The most crucial tool in your backpack is water. Anytime of year, but especially in the warmer months, staying hydrated is a necessity of hiking. Whether on a straight, paved path, or on the rugged terrain of a mountain, hiking is a lot of exercise and you can get dehydrated pretty fast. It is important to replenish not only water but electrolytes as well. Consuming electrolytes help you maintain a good water-salt balance. Good sources of electrolytes, such as potassium and sodium, include bananas, salty snacks (in moderation), and sports drinks. Drinks with caffeine, like coffee, soda, or tea, or alcohol, can cause dehydration and should be avoided on the trail.

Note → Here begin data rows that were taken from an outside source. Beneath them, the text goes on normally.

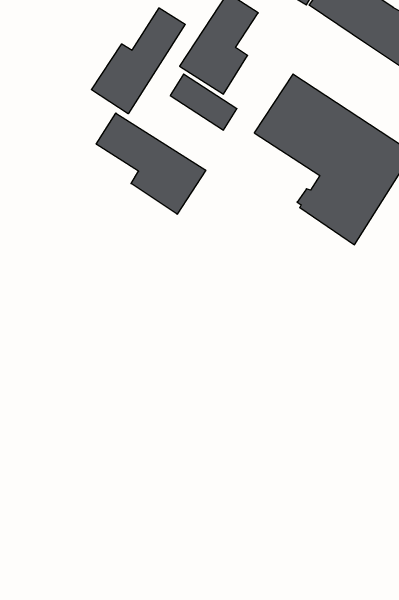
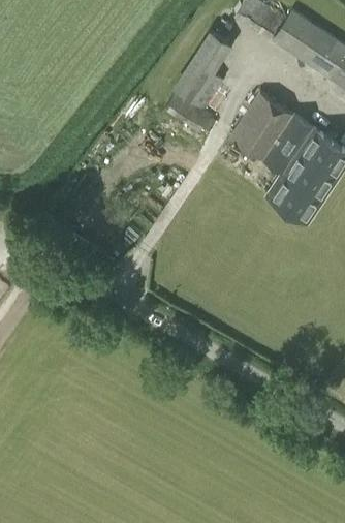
building: [91,8,185,114] -> none
building: [96,113,206,214] -> none

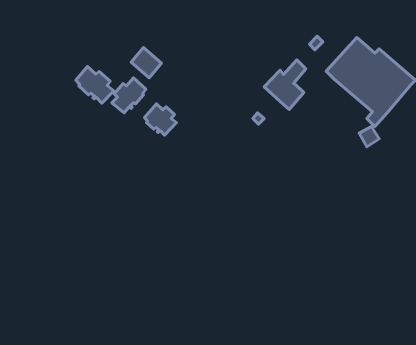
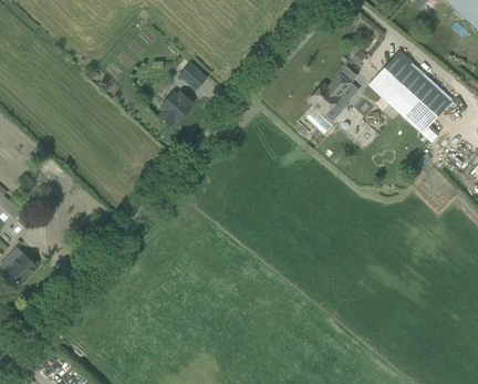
building: [76,67,114,103] -> none
building: [144,104,177,135] -> none

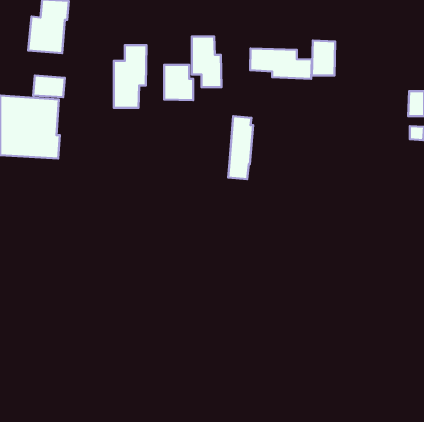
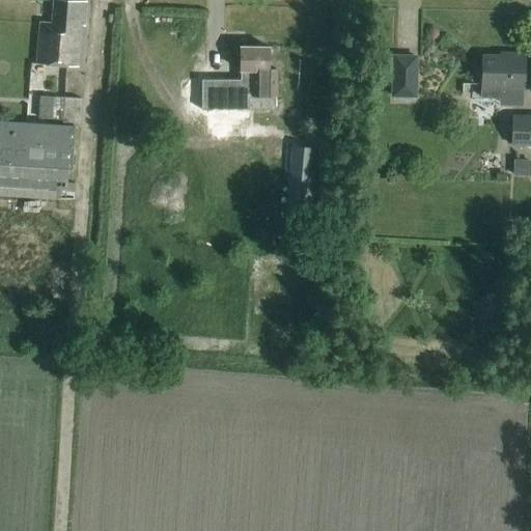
building: none -> [481,53,524,105]
building: [114,45,147,108] -> none
building: [250,49,312,79] -> none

To be environmentally-conscious and also for the ease of refilling, a reusable water bottle is your best bet on a hike. If you plan to purify water from natural sources, make sure to bring all the tools you need for purification, whether that’s iodine drops, ultraviolet filters, or tools for boiling water. For more information on finding and purifying water on your hike, check out the article On The Trail: Water Purification.

2. Snacks

Another key to a successful hike is keeping up your energy. Hiking can use up a lot of energy and it’s hard to focus on connecting with nature when you’re hungry or tired out. Rather than stopping for a long lunch break, pack small, energy-boosting foods for regular snack breaks. Eating smaller portions more frequently is healthier for your body and helps to sustain you for the duration of your hike. Foods rich in carbs and proteins are the best way to gain energy during your hike.Some snack suggestions are granola bars, nuts, fruits, peanut butter and bananas, energy bars, and trail mix. You can make your own trail mix through a combination of nuts, dried fruits, and seeds.

3. Sun Protection

If you are going to be hiking out in the sun, sun protection is a must. The sun can do a lot of damage to your skin, so it is important to take precautions every time you are hiking outside. The sun’s rays are generally strongest between the hours of 10am and 4pm, so be extra careful of sunburn and heat stroke during these hours. However, sun protection is important despite the

time of day. Apply sunscreen before leaving and bring extra in your bag to reapply. Other items to bring include SPF lip balm, sun-protective clothing, sunglasses, and a hat.

4. First-Aid Kit

The trail may seem harmless, but there is always the possibility of getting injured in the wilderness. Rugged terrain in particular offers more dangers than a smooth path, but it is always best to be prepared. A great tool to pack in your bag is a first-aid kit. You can buy an already-made kit or make your own. A few things to include in your first-aid kit:

➔ Band-aids ➔ Gauze ➔ Antibiotic Ointment ➔ Aspirin

Always make sure your first-aid kit is stocked and replace anything you use before your next hike. 5. Directional Aid

Depending on the type and length of your hike, you may need tools to help point you in the right direction. GPS on your phone is a great tool if you get lost, but you may not always have service on the trails. For longer hikes or for hikes through more rough terrain, a compass and map can be helpful to aid your sense of direction. And remember, while it is highly recommended to hike with others, always let people know where you are going and when you expect to be back if you choose to hike alone.